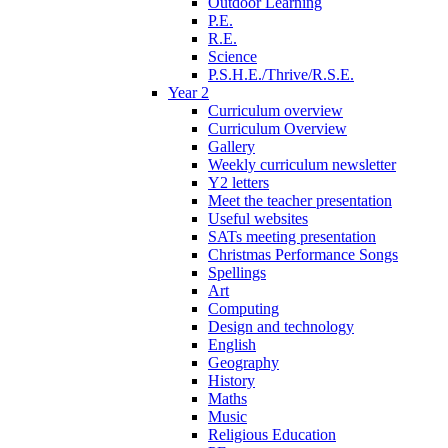
Outdoor Learning
P.E.
R.E.
Science
P.S.H.E./Thrive/R.S.E.
Year 2
Curriculum overview
Curriculum Overview
Gallery
Weekly curriculum newsletter
Y2 letters
Meet the teacher presentation
Useful websites
SATs meeting presentation
Christmas Performance Songs
Spellings
Art
Computing
Design and technology
English
Geography
History
Maths
Music
Religious Education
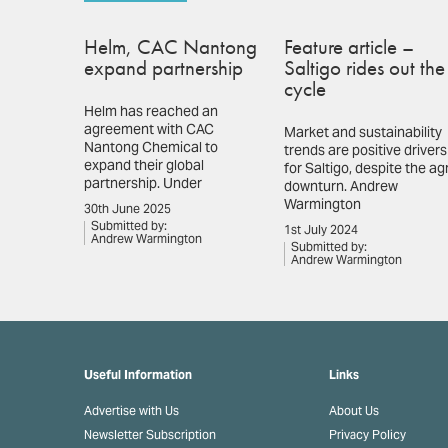
Helm, CAC Nantong
Feature article –
expand partnership
Saltigo rides out the
cycle
Helm has reached an
agreement with CAC
Market and sustainability
Nantong Chemical to
trends are positive drivers
expand their global
for Saltigo, despite the ag
partnership. Under
downturn. Andrew
Warmington
30th June 2025
Submitted by:
1st July 2024
Andrew Warmington
Submitted by:
Andrew Warmington
Useful Information
Links
Advertise with Us
About Us
Newsletter Subscription
Privacy Policy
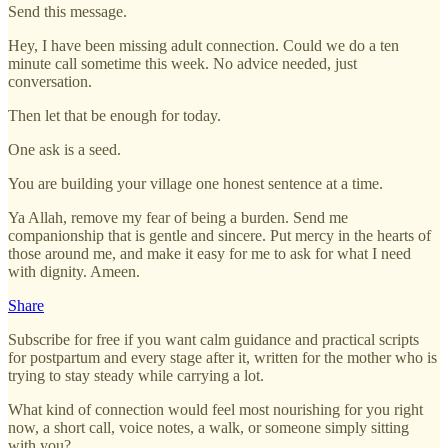
Send this message.
Hey, I have been missing adult connection. Could we do a ten
minute call sometime this week. No advice needed, just
conversation.
Then let that be enough for today.
One ask is a seed.
You are building your village one honest sentence at a time.
Ya Allah, remove my fear of being a burden. Send me
companionship that is gentle and sincere. Put mercy in the hearts of
those around me, and make it easy for me to ask for what I need
with dignity. Ameen.
Share
Subscribe for free if you want calm guidance and practical scripts
for postpartum and every stage after it, written for the mother who is
trying to stay steady while carrying a lot.
What kind of connection would feel most nourishing for you right
now, a short call, voice notes, a walk, or someone simply sitting
with you?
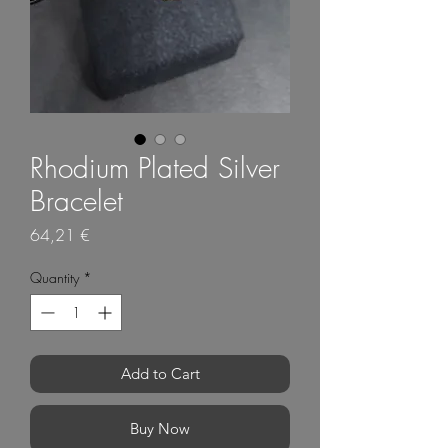
Rhodium Plated Silver
Bracelet
Price
64,21 €
Quantity
*
Add to Cart
Buy Now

GOAL OF THE EXERCISE → Each line of the entries above that includes the string "expand" should be copied out.

REPLY →
expand partnership
expand their global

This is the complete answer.